You could hire medical staff to improve your squad's recuperation and recovery time and upgrade your stadium when finances permitted it.
In truth, it was a game that clearly cared about the mode, and to have - more than a decade later - fewer options in Career Mode really says all you need to know about how much consideration it has been giving.
Add to this the number of bugs and glitches in the mode currently - in my first career mode game against Spurs, Harry Kane and Hugo Lloris sat on the bench while Troy Parrott and Alfie Whiteman started - and this point is only hammered home further.
For some, this won't be an issue. Some people buy the game so they can play online with friends, surge up the rankings in FUT or just play offline.
They're likely to be fairly pleased with what they get. The gameplay in FIFA 20 is superb, some of the best the series has seen in a long time.
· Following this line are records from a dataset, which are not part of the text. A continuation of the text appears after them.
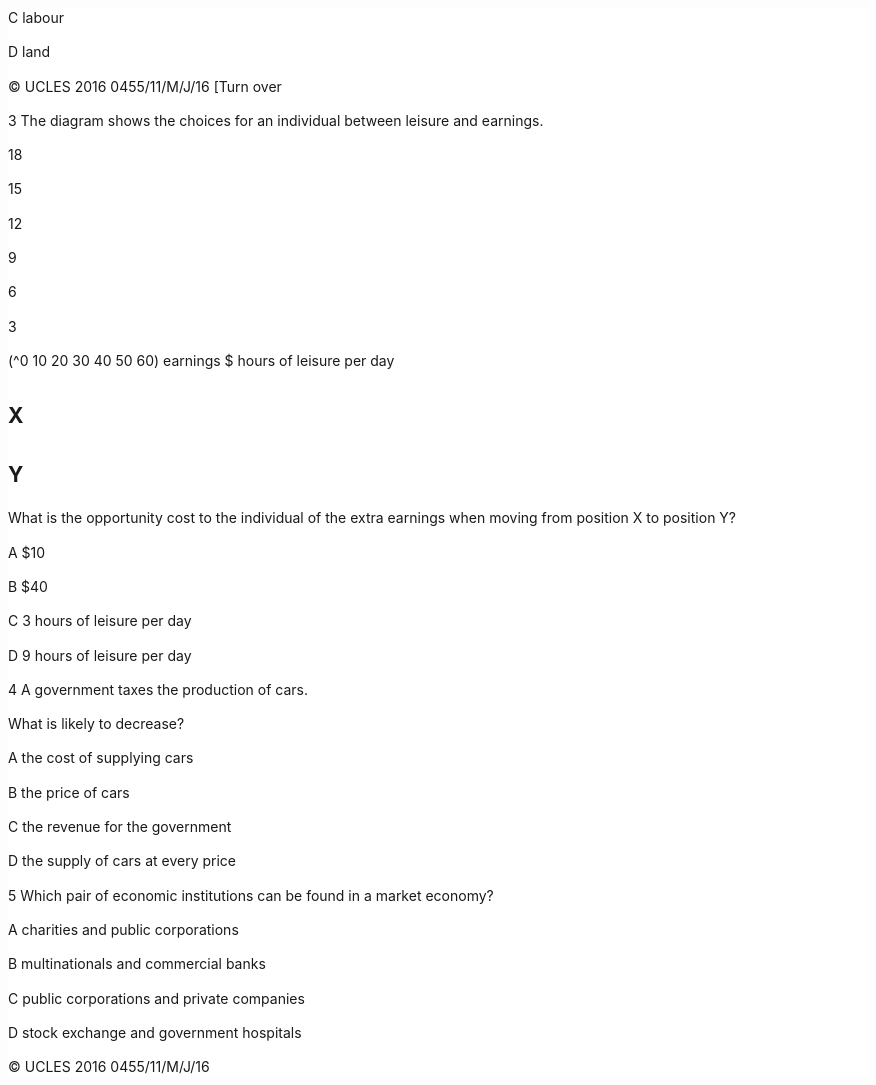  C labour 

 D land 


© UCLES 2016 0455/11/M/J/16 [Turn over 

3 The diagram shows the choices for an individual between leisure and earnings. 

 18 

 15 

 12 

 9 

 6 

 3 

(^0 10 20 30 40 50 60) earnings $ hours of leisure per day 

## X 

## Y 

 What is the opportunity cost to the individual of the extra earnings when moving from position X to position Y? 

 A $10 

 B $40 

 C 3 hours of leisure per day 

 D 9 hours of leisure per day 

4 A government taxes the production of cars. 

 What is likely to decrease? 

 A the cost of supplying cars 

 B the price of cars 

 C the revenue for the government 

 D the supply of cars at every price 

5 Which pair of economic institutions can be found in a market economy? 

 A charities and public corporations 

 B multinationals and commercial banks 

 C public corporations and private companies 

 D stock exchange and government hospitals 


© UCLES 2016 0455/11/M/J/16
Passes feel realistic, the ball bobbles along the pitch, and mistimed passes are punished.
Shoulder-to-shoulder tussles between strikers and centre-halves have a steel to them and finishing is refined. In short, it plays beautifully and is wonderfully paced. It feels like a different game and is better for it.
All of these positives though only serve to draw attention to just how little has been done to improve Career Mode. For fans of the mode, this neglect may be the straw that broke the camel's back.